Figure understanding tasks
= = = =

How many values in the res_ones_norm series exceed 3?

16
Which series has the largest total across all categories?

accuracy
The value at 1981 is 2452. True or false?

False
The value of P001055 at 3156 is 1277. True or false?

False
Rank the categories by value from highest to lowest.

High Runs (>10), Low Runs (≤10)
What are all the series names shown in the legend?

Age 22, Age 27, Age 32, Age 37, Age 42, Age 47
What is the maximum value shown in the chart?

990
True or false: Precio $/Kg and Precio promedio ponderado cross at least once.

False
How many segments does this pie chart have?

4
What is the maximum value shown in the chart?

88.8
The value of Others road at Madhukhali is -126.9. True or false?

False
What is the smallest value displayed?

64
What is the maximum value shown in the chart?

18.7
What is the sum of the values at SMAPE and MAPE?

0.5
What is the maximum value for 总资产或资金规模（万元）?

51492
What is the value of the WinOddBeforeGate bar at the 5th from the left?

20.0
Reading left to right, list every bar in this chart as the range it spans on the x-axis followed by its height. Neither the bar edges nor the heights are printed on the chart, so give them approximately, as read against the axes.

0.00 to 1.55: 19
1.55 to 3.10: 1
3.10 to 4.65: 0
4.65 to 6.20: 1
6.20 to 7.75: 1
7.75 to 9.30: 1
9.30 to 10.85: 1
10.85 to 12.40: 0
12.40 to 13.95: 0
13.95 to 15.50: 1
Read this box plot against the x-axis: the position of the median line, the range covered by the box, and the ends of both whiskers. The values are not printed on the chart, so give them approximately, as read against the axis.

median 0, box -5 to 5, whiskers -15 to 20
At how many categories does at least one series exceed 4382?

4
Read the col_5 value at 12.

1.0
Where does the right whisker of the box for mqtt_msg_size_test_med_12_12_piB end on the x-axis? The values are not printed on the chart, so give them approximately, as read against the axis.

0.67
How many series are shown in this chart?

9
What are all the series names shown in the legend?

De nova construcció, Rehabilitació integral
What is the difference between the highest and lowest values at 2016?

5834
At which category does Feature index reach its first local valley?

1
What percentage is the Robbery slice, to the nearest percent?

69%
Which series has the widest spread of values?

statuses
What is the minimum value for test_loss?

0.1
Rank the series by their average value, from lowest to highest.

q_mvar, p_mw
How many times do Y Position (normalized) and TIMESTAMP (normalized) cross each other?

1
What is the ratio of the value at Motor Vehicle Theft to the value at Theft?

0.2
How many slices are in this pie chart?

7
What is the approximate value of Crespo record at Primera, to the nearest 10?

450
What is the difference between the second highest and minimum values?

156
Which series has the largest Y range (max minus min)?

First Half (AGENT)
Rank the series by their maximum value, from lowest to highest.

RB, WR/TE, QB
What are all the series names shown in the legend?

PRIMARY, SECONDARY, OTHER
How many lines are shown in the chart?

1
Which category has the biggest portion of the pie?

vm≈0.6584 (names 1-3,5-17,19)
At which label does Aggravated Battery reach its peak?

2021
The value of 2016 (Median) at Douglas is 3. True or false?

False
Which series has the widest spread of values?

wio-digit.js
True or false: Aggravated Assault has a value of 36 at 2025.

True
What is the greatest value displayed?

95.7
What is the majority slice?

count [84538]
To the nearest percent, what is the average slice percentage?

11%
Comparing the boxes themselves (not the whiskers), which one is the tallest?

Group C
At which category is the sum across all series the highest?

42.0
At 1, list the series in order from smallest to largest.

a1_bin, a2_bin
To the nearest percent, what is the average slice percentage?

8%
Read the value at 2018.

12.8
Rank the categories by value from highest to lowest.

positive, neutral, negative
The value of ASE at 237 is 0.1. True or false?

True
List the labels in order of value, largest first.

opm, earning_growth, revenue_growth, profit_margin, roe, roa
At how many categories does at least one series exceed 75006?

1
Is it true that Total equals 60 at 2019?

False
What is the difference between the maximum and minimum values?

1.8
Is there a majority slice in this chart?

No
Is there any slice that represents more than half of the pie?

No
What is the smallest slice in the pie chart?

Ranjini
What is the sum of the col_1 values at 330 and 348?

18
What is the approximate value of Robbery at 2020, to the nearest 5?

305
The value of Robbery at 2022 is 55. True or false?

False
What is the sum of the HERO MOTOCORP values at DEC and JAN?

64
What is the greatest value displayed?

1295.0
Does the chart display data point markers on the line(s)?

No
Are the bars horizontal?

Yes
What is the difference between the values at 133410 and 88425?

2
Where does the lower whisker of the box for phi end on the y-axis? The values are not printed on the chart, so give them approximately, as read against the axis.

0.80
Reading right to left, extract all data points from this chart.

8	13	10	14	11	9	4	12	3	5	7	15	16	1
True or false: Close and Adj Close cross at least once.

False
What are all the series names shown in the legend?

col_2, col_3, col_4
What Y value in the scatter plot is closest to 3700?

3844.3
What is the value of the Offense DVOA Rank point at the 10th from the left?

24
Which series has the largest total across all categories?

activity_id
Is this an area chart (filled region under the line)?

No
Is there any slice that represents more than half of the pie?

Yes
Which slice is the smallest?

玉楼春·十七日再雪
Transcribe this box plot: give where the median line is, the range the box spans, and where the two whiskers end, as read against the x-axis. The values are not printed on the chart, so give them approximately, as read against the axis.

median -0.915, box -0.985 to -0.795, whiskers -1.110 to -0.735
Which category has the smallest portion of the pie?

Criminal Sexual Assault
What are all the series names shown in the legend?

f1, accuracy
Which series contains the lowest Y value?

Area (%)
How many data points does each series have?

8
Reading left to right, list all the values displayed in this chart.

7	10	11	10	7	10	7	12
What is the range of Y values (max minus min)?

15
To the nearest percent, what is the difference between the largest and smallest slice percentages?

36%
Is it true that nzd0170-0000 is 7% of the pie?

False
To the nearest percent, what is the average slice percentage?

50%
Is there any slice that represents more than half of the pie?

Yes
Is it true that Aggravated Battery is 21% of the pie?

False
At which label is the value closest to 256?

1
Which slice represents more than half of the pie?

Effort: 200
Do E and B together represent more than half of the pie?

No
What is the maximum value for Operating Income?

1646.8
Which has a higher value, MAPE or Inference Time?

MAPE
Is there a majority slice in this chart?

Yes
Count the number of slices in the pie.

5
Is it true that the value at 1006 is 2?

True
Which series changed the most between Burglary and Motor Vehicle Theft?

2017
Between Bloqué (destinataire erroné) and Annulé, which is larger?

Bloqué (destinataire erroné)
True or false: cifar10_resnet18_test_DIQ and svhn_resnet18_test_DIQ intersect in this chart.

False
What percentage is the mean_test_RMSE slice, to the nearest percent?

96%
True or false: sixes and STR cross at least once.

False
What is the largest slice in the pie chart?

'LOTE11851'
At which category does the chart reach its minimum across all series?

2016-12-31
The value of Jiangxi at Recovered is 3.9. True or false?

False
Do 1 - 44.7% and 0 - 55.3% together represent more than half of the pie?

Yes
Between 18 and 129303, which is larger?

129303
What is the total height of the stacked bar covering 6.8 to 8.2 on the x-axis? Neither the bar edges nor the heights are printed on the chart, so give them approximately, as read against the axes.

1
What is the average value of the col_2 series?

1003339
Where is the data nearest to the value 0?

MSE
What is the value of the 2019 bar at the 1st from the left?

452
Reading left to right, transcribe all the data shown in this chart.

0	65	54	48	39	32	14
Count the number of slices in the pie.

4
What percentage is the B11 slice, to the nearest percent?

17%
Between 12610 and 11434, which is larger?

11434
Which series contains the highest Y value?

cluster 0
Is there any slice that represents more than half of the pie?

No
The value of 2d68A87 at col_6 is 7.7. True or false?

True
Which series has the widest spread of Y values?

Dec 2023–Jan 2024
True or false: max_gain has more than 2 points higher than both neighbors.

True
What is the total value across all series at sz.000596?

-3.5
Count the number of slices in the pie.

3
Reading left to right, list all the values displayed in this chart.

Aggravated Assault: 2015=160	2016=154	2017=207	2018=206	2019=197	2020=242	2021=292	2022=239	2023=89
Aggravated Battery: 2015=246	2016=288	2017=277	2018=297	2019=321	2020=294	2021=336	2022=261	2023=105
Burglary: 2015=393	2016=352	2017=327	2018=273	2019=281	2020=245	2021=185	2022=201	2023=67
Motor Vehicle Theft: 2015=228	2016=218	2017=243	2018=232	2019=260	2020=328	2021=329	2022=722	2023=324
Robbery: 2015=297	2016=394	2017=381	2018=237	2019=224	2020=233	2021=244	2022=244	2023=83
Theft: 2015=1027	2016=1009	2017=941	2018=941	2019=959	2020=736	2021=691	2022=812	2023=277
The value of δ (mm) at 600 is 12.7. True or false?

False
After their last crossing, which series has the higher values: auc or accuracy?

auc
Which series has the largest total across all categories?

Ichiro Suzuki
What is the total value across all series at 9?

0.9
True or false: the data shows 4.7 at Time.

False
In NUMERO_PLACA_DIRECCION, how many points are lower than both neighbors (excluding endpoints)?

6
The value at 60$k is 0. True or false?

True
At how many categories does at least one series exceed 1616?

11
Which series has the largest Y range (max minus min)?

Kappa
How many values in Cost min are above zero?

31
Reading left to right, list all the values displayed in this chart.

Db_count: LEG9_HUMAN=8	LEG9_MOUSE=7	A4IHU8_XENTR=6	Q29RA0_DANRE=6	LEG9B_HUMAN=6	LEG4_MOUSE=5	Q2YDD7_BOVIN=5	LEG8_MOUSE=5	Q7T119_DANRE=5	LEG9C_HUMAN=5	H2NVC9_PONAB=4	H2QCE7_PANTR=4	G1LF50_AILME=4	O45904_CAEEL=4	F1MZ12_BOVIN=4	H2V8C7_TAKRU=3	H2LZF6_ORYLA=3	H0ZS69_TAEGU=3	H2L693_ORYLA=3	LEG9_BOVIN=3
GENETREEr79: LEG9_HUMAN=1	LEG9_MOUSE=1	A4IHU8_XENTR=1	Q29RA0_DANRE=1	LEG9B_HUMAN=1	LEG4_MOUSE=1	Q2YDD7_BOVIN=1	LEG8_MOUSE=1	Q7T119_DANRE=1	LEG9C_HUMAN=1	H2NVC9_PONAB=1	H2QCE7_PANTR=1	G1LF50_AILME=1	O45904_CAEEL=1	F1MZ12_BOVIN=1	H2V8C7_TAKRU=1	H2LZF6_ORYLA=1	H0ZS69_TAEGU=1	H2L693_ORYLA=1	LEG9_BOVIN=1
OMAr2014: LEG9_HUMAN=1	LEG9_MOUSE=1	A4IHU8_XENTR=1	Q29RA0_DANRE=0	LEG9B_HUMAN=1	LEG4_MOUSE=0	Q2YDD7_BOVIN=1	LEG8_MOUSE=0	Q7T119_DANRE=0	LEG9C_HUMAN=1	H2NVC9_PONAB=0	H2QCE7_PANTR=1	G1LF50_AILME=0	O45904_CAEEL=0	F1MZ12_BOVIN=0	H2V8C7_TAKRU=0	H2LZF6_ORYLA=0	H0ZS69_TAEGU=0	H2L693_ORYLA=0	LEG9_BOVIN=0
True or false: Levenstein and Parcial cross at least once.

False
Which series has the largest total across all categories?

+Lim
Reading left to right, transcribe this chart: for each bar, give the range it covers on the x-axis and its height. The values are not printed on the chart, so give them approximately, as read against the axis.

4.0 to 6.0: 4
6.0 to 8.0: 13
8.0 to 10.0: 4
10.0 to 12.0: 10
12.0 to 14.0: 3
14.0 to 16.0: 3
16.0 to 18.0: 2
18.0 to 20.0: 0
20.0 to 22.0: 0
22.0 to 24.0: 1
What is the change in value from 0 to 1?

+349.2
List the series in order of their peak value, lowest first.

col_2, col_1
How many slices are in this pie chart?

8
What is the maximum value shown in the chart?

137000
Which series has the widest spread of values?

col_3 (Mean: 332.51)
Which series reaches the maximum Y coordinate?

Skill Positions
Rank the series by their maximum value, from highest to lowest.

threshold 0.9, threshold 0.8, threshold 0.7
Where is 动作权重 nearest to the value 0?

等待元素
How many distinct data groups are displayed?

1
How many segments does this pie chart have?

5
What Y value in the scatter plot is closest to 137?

= = = =

JOB ITEM —
Retype the records word for word, from the very first line up to and including the line containing "Read this box".

WRITTEN ANSWER —
How many values in the res_ones_norm series exceed 3?

16
Which series has the largest total across all categories?

accuracy
The value at 1981 is 2452. True or false?

False
The value of P001055 at 3156 is 1277. True or false?

False
Rank the categories by value from highest to lowest.

High Runs (>10), Low Runs (≤10)
What are all the series names shown in the legend?

Age 22, Age 27, Age 32, Age 37, Age 42, Age 47
What is the maximum value shown in the chart?

990
True or false: Precio $/Kg and Precio promedio ponderado cross at least once.

False
How many segments does this pie chart have?

4
What is the maximum value shown in the chart?

88.8
The value of Others road at Madhukhali is -126.9. True or false?

False
What is the smallest value displayed?

64
What is the maximum value shown in the chart?

18.7
What is the sum of the values at SMAPE and MAPE?

0.5
What is the maximum value for 总资产或资金规模（万元）?

51492
What is the value of the WinOddBeforeGate bar at the 5th from the left?

20.0
Reading left to right, list every bar in this chart as the range it spans on the x-axis followed by its height. Neither the bar edges nor the heights are printed on the chart, so give them approximately, as read against the axes.

0.00 to 1.55: 19
1.55 to 3.10: 1
3.10 to 4.65: 0
4.65 to 6.20: 1
6.20 to 7.75: 1
7.75 to 9.30: 1
9.30 to 10.85: 1
10.85 to 12.40: 0
12.40 to 13.95: 0
13.95 to 15.50: 1
Read this box plot against the x-axis: the position of the median line, the range covered by the box, and the ends of both whiskers. The values are not printed on the chart, so give them approximately, as read against the axis.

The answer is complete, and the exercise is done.